Boulder Symphony is also teaming up with the Boulder Arts and Culture Office and the city’s Parks and Recreation Department for an outdoor performance at the Boulder Bandshell in Central Park this summer, possibly July 4th.
“By far the most rewarding aspect has been finding ways to persevere and create live music experiences for our community,” said Krimm. “It was amazing talking with members of the public after our events and seeing the joy in their eyes and that maybe for an hour they forgot about COVID.”
While fans remain loyal, Boulder Symphony still feels the economic hardships of not being able to regularly put on shows at full capacity.

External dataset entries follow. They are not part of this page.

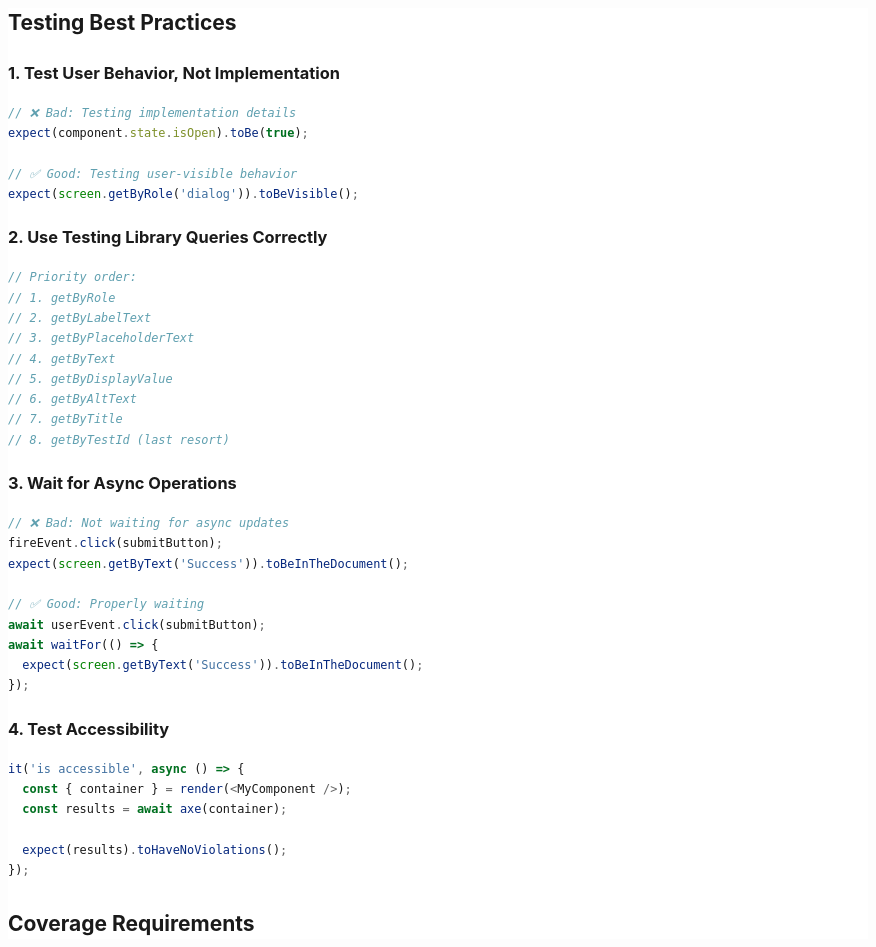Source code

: ## Testing Best Practices

### 1. Test User Behavior, Not Implementation

```typescript
// ❌ Bad: Testing implementation details
expect(component.state.isOpen).toBe(true);

// ✅ Good: Testing user-visible behavior
expect(screen.getByRole('dialog')).toBeVisible();
```

### 2. Use Testing Library Queries Correctly

```typescript
// Priority order:
// 1. getByRole
// 2. getByLabelText
// 3. getByPlaceholderText
// 4. getByText
// 5. getByDisplayValue
// 6. getByAltText
// 7. getByTitle
// 8. getByTestId (last resort)
```

### 3. Wait for Async Operations

```typescript
// ❌ Bad: Not waiting for async updates
fireEvent.click(submitButton);
expect(screen.getByText('Success')).toBeInTheDocument();

// ✅ Good: Properly waiting
await userEvent.click(submitButton);
await waitFor(() => {
  expect(screen.getByText('Success')).toBeInTheDocument();
});
```

### 4. Test Accessibility

```typescript
it('is accessible', async () => {
  const { container } = render(<MyComponent />);
  const results = await axe(container);
  
  expect(results).toHaveNoViolations();
});
```

## Coverage Requirements
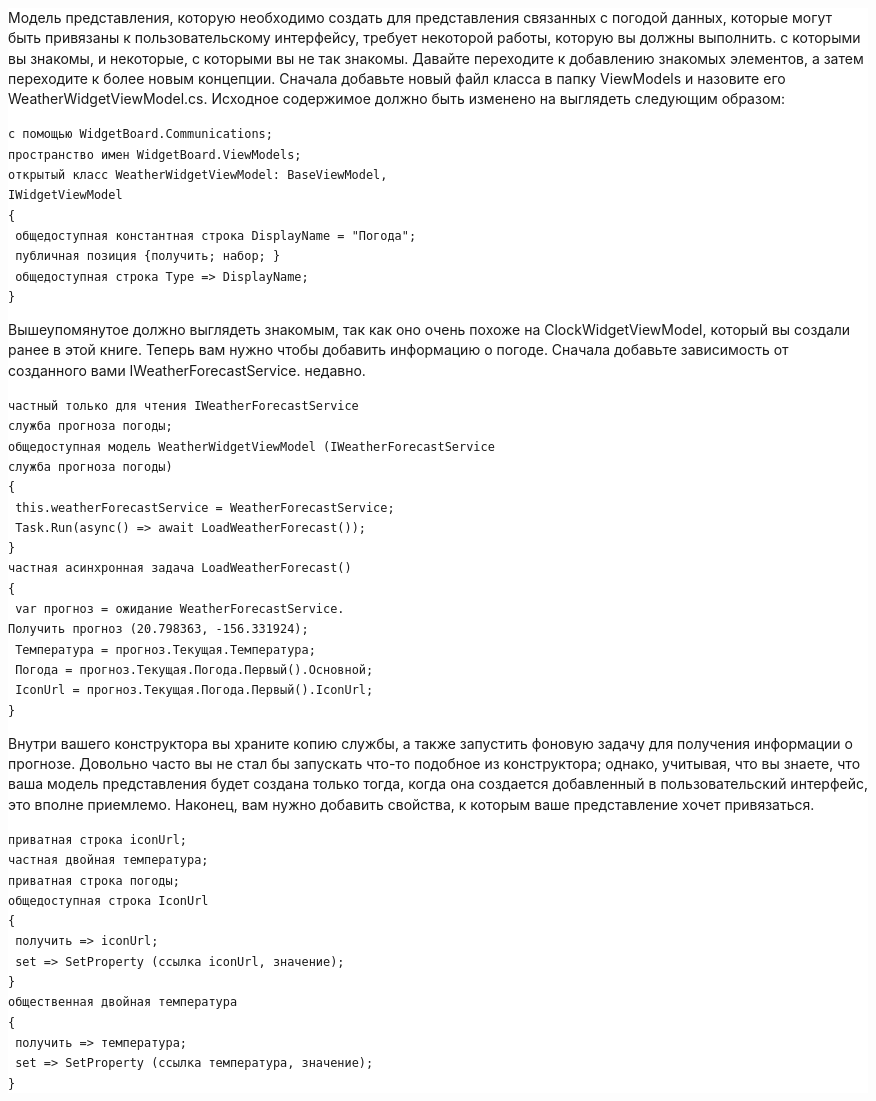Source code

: Модель представления, которую необходимо создать для представления связанных с погодой данных, которые могут быть привязаны к пользовательскому интерфейсу, требует некоторой работы, которую вы должны выполнить.
с которыми вы знакомы, и некоторые, с которыми вы не так знакомы. Давайте
переходите к добавлению знакомых элементов, а затем переходите к более новым
концепции. Сначала добавьте новый файл класса в папку ViewModels и назовите его
WeatherWidgetViewModel.cs. Исходное содержимое должно быть изменено на
выглядеть следующим образом:

```Csharp
с помощью WidgetBoard.Communications;
пространство имен WidgetBoard.ViewModels;
открытый класс WeatherWidgetViewModel: BaseViewModel,
IWidgetViewModel
{
 общедоступная константная строка DisplayName = "Погода";
 публичная позиция {получить; набор; }
 общедоступная строка Type => DisplayName;
}
```
Вышеупомянутое должно выглядеть знакомым, так как оно очень похоже на
ClockWidgetViewModel, который вы создали ранее в этой книге. Теперь вам нужно
чтобы добавить информацию о погоде.
Сначала добавьте зависимость от созданного вами IWeatherForecastService.
недавно.

```Csharp
частный только для чтения IWeatherForecastService
служба прогноза погоды;
общедоступная модель WeatherWidgetViewModel (IWeatherForecastService
служба прогноза погоды)
{
 this.weatherForecastService = WeatherForecastService;
 Task.Run(async() => await LoadWeatherForecast());
}
частная асинхронная задача LoadWeatherForecast()
{
 var прогноз = ожидание WeatherForecastService.
Получить прогноз (20.798363, -156.331924);
 Температура = прогноз.Текущая.Температура;
 Погода = прогноз.Текущая.Погода.Первый().Основной;
 IconUrl = прогноз.Текущая.Погода.Первый().IconUrl;
}
```
Внутри вашего конструктора вы храните копию службы, а также
запустить фоновую задачу для получения информации о прогнозе. Довольно часто вы
не стал бы запускать что-то подобное из конструктора; однако,
учитывая, что вы знаете, что ваша модель представления будет создана только тогда, когда она создается
добавленный в пользовательский интерфейс, это вполне приемлемо.
Наконец, вам нужно добавить свойства, к которым ваше представление хочет привязаться.

```Csharp
приватная строка iconUrl;
частная двойная температура;
приватная строка погоды;
общедоступная строка IconUrl
{
 получить => iconUrl;
 set => SetProperty (ссылка iconUrl, значение);
}
общественная двойная температура
{
 получить => температура;
 set => SetProperty (ссылка температура, значение);
}
```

“The past 12 months have been extremely difficult for everyone in our community and we at Boulder Symphony are no different,” said Krimm. “We have seen a 55% drop in income because of the pandemic. This drop is not only due to our reduced ticket sales, but also because the amazing companies that support us are struggling as well. We have been forced to be creative in the way we raise funds. “
Currently, Boulder Symphony is holding a virtual auction to generate much needed funds. Almost 50 miscellaneous items range from signed “Star Wars” memorabilia and gift cards to Shine, Niwot Tavern, Boulder Cork, Sushi Zanmai, 1914 House and more.
Beatles fans have the opportunity to take home a framed album of “Abbey Road”, autographed by Paul McCartney and Ringo Starr.
There’s even an option to bid on a fly fishing trip for two with solo violin and guide Keynes Chen. Also up for grabs is a dinner prepared personally by conductor Hughes, with matching cocktails crafted by Krimm.
“It was difficult to run an arts organization during the pandemic, but I wouldn’t give it up for the world,” Krimm said. “The Boulder Symphony team are amazing and I can’t wait to see what the future holds.”